▶ [Items from a dataset]
---
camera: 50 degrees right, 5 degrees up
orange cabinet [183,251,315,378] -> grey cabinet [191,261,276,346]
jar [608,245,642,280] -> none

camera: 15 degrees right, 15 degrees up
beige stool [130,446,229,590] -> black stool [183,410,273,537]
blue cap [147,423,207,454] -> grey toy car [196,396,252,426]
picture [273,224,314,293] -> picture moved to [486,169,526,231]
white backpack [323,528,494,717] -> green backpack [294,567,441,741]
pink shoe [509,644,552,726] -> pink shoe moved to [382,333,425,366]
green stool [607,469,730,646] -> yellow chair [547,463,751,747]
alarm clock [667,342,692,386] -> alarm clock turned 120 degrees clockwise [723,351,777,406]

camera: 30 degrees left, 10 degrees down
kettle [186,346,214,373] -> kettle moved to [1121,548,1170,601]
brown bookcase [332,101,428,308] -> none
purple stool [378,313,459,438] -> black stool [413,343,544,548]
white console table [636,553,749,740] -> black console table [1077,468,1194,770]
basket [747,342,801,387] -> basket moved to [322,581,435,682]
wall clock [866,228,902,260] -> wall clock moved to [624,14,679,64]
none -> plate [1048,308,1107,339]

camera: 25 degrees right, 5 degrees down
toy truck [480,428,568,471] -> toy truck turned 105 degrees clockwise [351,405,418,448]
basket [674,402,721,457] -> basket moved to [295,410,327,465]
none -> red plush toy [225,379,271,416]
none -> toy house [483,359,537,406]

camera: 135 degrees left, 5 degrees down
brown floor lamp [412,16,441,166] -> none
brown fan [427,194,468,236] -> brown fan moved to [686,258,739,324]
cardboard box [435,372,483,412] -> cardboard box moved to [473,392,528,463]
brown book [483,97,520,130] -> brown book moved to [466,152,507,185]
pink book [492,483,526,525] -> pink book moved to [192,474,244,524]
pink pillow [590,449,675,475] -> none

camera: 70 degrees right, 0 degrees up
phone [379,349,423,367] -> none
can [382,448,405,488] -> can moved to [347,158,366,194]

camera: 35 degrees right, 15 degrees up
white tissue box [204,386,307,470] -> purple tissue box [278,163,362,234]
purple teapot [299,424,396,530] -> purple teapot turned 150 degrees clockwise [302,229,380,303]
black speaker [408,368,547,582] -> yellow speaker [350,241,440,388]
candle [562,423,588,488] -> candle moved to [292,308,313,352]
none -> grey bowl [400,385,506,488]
---
▶ [TASK ITEM] Give exactly the lines from the one with "pink pillow [590,449,675,475] -> none" to the end of the entries, nothing before them.

▶ [SOLUTION TO THIS EXERCISE]
pink pillow [590,449,675,475] -> none

camera: 70 degrees right, 0 degrees up
phone [379,349,423,367] -> none
can [382,448,405,488] -> can moved to [347,158,366,194]

camera: 35 degrees right, 15 degrees up
white tissue box [204,386,307,470] -> purple tissue box [278,163,362,234]
purple teapot [299,424,396,530] -> purple teapot turned 150 degrees clockwise [302,229,380,303]
black speaker [408,368,547,582] -> yellow speaker [350,241,440,388]
candle [562,423,588,488] -> candle moved to [292,308,313,352]
none -> grey bowl [400,385,506,488]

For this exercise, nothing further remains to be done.